Barbara Hammes, CNM, MS, Cynthia J. Laitman, PhD


J Midwifery Womens Health. 2003;48(1) 

In This Article

Abstract and Introduction


Diethylstilbestrol (DES) was etiologically linked to clear cell adenocarcinoma of the vagina in 1971. This article reviews on-going research and emerging information relevant to DES-related health risks, thereby enabling women's health care providers to maintain an evidence-based practice for their DES-exposed patients. To accomplish these goals, the Center for Disease Control and Prevention (CDC) has initiated a national education campaign. This article describes the reasons for this new initiative, the target audiences, the DES historical framework (including major studies and findings), and populations that are affected. Clinical steps for the identification and management of the DES-exposed individual and resultant implications for midwifery and women's health practices are reviewed.


Risk from exposure to diethylstilbestrol, also known as DES, was once believed to be a women's health issue of the past, encountered rarely in the daily practices of most midwives and women's health care practitioners of the 1990s. Today, the problems that are secondary to prior exposure to DES are known to be neither self-limited nor limited to exposed women only.

Although there are several estimates for the number of women who were prescribed DES during their pregnancies in the United States between 1938 when it was synthesized as the first orally active estrogen therapy and 1971 when the U.S. Food and Drug Administration contraindicated its use during pregnancy, the actual number of women affected is unknown. The estimated number of all individuals who have been exposed to DES in the United States (sons and daughters exposed in utero as well as mothers) is between 5 and 10 million.[1]
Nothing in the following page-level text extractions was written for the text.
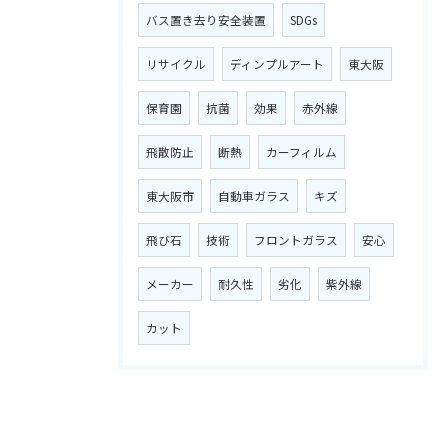
バス置き去り安全装置
SDGs
リサイクル
ディンプルアート
東大阪
保育園
抗菌
効果
赤外線
飛散防止
断熱
カーフィルム
東大阪市
自動車ガラス
キズ
飛び石
技術
フロントガラス
安心
メーカー
耐久性
劣化
紫外線
カット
Women exposed to DES have a 25% to 30% increased risk for breast cancer.[2,3] Women who were exposed to DES in utero ("DES daughters") have higher risks for multiple reproductive tract anomalies and infertility, poor pregnancy outcomes, and an estimated risk of between 1:1000 and 1:1500 for developing clear cell adenocarcinoma of the vagina.[4] Some studies of men exposed to DES in utero ("DES sons") have shown increased rates of urogenital and sperm anomalies,[5] although fertility appears unaffected.[6] Researchers are now asking what types of cancers or problems might appear as these individuals age. Will there be an increased incidence of breast cancer or a late occurrence of clear cell adenocarcinoma as the cohort of women exposed to DES in utero enter menopause? Will the incidence of prostate or testicular cancer rise as the cohort of men exposed to DES in utero age? Moreover, because animal studies have documented the appearance of anomalies in offspring of males and females exposed prenatally to DES,[7] there is concern about third-generation effects in grandchildren of the original cohort of women who took DES during their pregnancies.[8]
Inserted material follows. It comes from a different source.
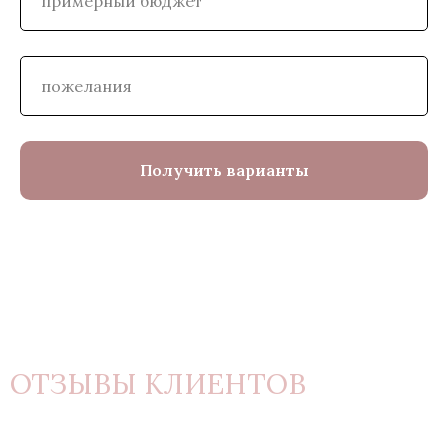
Получить варианты
ОТЗЫВЫ КЛИЕНТОВ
Recognizing that millions of people may be at risk for adverse health effects secondary to DES exposure, fear of DES-related conditions, and uncertainty about currently unknown consequences, in 2002, the Centers for Disease Control and Prevention (CDC) in partnership with the National Cancer Institute launched a DES national education initiative: DES Update.[9] The foundation for this campaign is based on recently published National Cancer Institute-sponsored research on DES health effects and management.[2,10,11,12,13] The purpose of DES Update is to provide consumers, health care providers, and researchers with current information about the health effects of DES exposure and options for clinical management. A pilot study sponsored by National Cancer Institute and conducted between 1993 and 1996 assessed provider knowledge of DES.[14] Results confirmed that obstetricians/gynecologists have slightly more knowledge about DES than family practice physicians, internists, and general practitioners.[14] Across all health care provider groups, DES was thought to be an issue of the past. First, it is no longer prescribed to pregnant women and second, because most DES daughters are now in the 40 to 60 year age range, providers rarely see DES-related problems in their obstetric practices. Almost none of the health care providers were aware of the 1995 clinical practice recommendations specific for management of DES-exposed patients published by National Cancer Institute.[15]